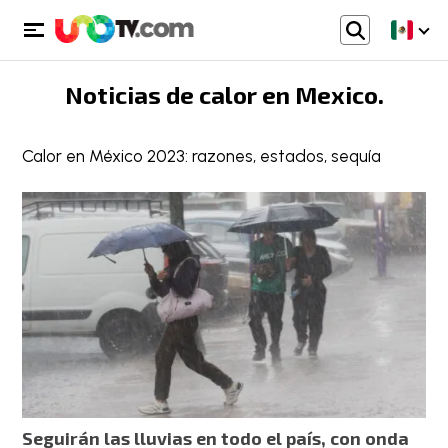
Noticias de
calor en Mexico
.
Calor en México 2023: razones, estados, sequía
Seguirán las lluvias en todo el país, con onda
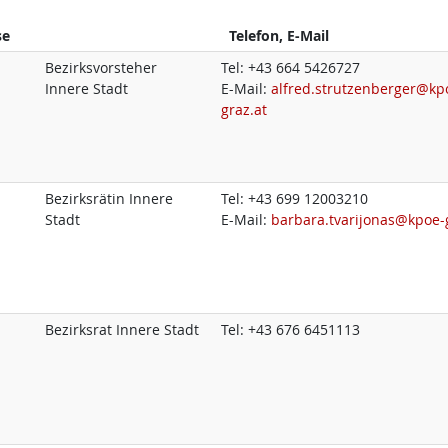
se
Telefon, E-Mail
Bezirksvorsteher
Tel:
+43 664 5426727
Innere Stadt
E-Mail:
alfred.strutzenberger@kp
graz.at
Bezirksrätin Innere
Tel:
+43 699 12003210
Stadt
E-Mail:
barbara.tvarijonas@kpoe-
Bezirksrat Innere Stadt
Tel:
+43 676 6451113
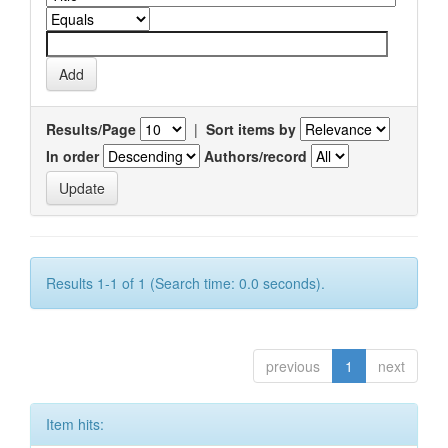
Results/Page
|
Sort items by
In order
Authors/record
Results 1-1 of 1 (Search time: 0.0 seconds).
previous
1
next
Item hits:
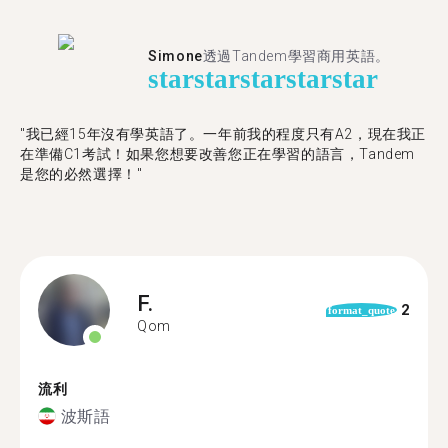
Simone
透過Tandem學習商用英語。
star
star
star
star
star
"我已經15年沒有學英語了。一年前我的程度只有A2，現在我正
在準備C1考試！如果您想要改善您正在學習的語言，Tandem
是您的必然選擇！"
F.
2
format_quote
Qom
流利
波斯語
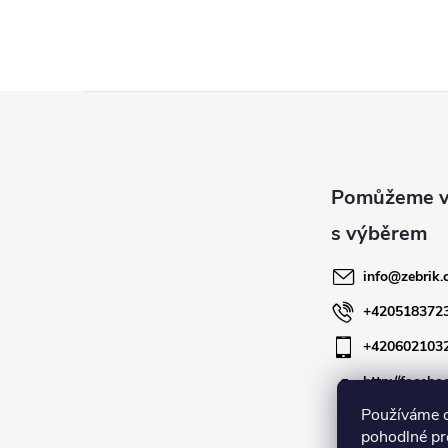
Z
á
p
a
info
@
zebrik.
t
+420518372
+420602103
í
http://facebo
zebrik.cz
Používáme 
pohodlné pr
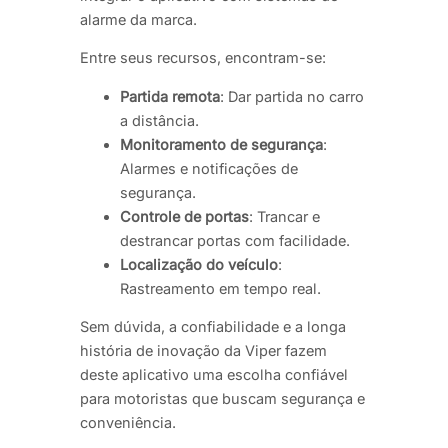
alarme da marca.
Entre seus recursos, encontram-se:
Partida remota
: Dar partida no carro
a distância.
Monitoramento de segurança
:
Alarmes e notificações de
segurança.
Controle de portas
: Trancar e
destrancar portas com facilidade.
Localização do veículo
:
Rastreamento em tempo real.
Sem dúvida, a confiabilidade e a longa
história de inovação da Viper fazem
deste aplicativo uma escolha confiável
para motoristas que buscam segurança e
conveniência.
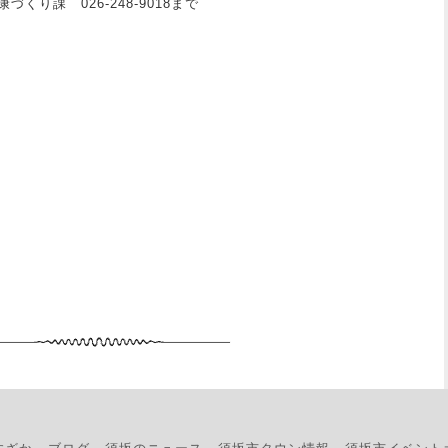
 026-248-9018まで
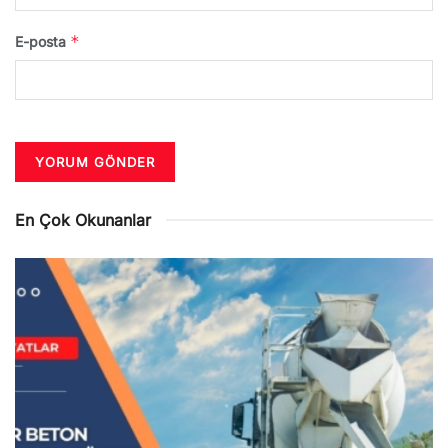
*
E-posta
En Çok Okunanlar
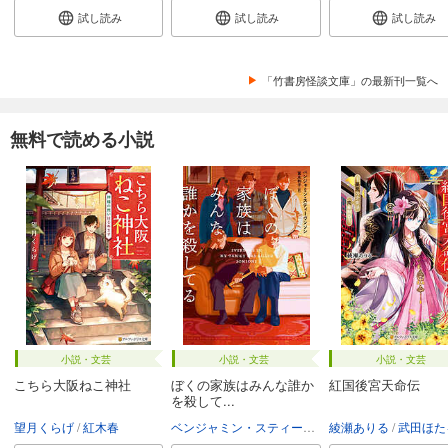
試し読み
試し読み
試し読み
「竹書房怪談文庫」の最新刊一覧へ
無料で読める小説
小説・文芸
小説・文芸
小説・文芸
こちら大阪ねこ神社
ぼくの家族はみんな誰か
紅国後宮天命伝
を殺して...
望月くらげ
紅木春
ベンジャミン・スティーヴンソン
綾瀬ありる
富永和子
武田ほた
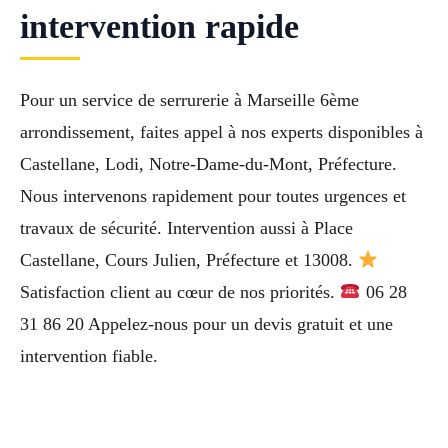
intervention rapide
Pour un service de serrurerie à Marseille 6ème
arrondissement, faites appel à nos experts disponibles à
Castellane, Lodi, Notre-Dame-du-Mont, Préfecture.
Nous intervenons rapidement pour toutes urgences et
travaux de sécurité. Intervention aussi à Place
Castellane, Cours Julien, Préfecture et 13008.
Satisfaction client au cœur de nos priorités.
06 28
31 86 20 Appelez-nous pour un devis gratuit et une
intervention fiable.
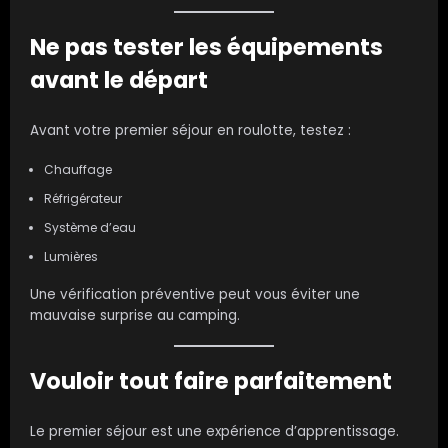
Ne pas tester les équipements
avant le départ
Avant votre premier séjour en roulotte, testez :
Chauffage
Réfrigérateur
Système d’eau
Lumières
Une vérification préventive peut vous éviter une
mauvaise surprise au camping.
Vouloir tout faire parfaitement
Le premier séjour est une expérience d’apprentissage.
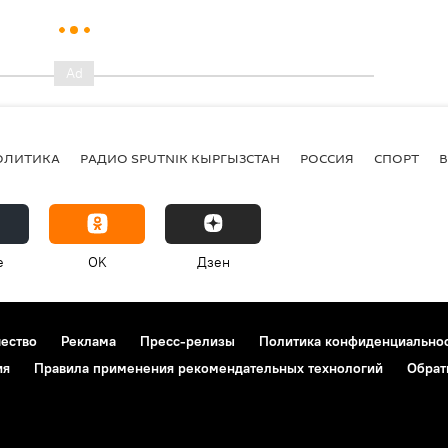
ОЛИТИКА
РАДИО SPUTNIK КЫРГЫЗСТАН
РОССИЯ
СПОРТ
e
OK
Дзен
чество
Реклама
Пресс-релизы
Политика конфиденциально
ия
Правила применения рекомендательных технологий
Обрат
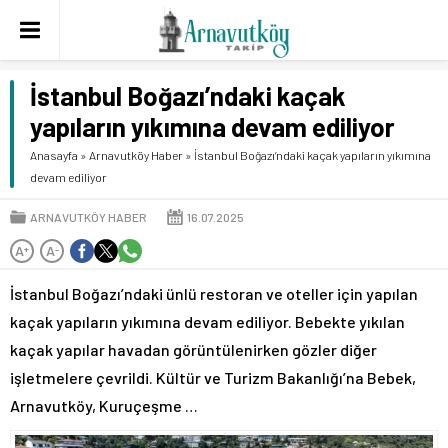
İstanbul Boğazı’ndaki kaçak
yapıların yıkımına devam ediliyor
Anasayfa
»
Arnavutköy Haber
»
İstanbul Boğazı’ndaki kaçak yapıların yıkımına
devam ediliyor
ARNAVUTKÖY HABER
16.07.2025
A
A
+
-
İstanbul Boğazı’ndaki ünlü restoran ve oteller için yapılan
kaçak yapıların yıkımına devam ediliyor. Bebekte yıkılan
kaçak yapılar havadan görüntülenirken gözler diğer
işletmelere çevrildi. Kültür ve Turizm Bakanlığı’na Bebek,
Arnavutköy, Kuruçeşme …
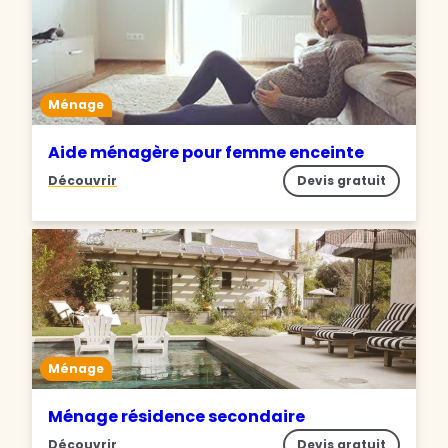
Ménage
Aide ménagère pour femme enceinte
Découvrir
Devis gratuit
Ménage
Ménage résidence secondaire
Découvrir
Devis gratuit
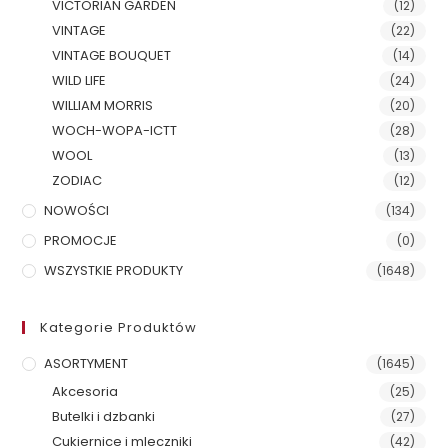
VICTORIAN GARDEN
(12)
VINTAGE
(22)
VINTAGE BOUQUET
(14)
WILD LIFE
(24)
WILLIAM MORRIS
(20)
WOCH-WOPA-ICTT
(28)
WOOL
(13)
ZODIAC
(12)
NOWOŚCI
(134)
PROMOCJE
(0)
WSZYSTKIE PRODUKTY
(1648)
Kategorie Produktów
ASORTYMENT
(1645)
Akcesoria
(25)
Butelki i dzbanki
(27)
Cukiernice i mleczniki
(42)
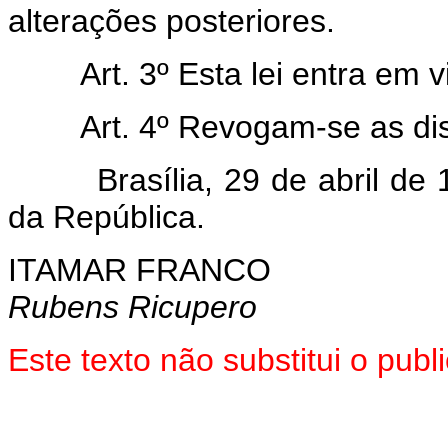
alterações posteriores.
Art. 3º Esta lei entra em 
Art. 4º Revogam-se as di
Brasília, 29 de abril de 1
da República.
ITAMAR FRANCO
Rubens Ricupero
Este texto não substitui o pub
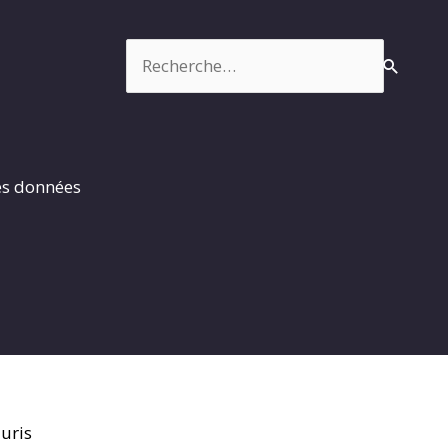
Rechercher :
es données
uris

- [What to produce] Find every line in the records above that contains the word "İstanbul", with matching case, and copy each of those lines.

- [Written reply]
İstanbul Boğazı’ndaki kaçak
İstanbul Boğazı’ndaki kaçak yapıların yıkımına
İstanbul Boğazı’ndaki ünlü restoran ve oteller için yapılan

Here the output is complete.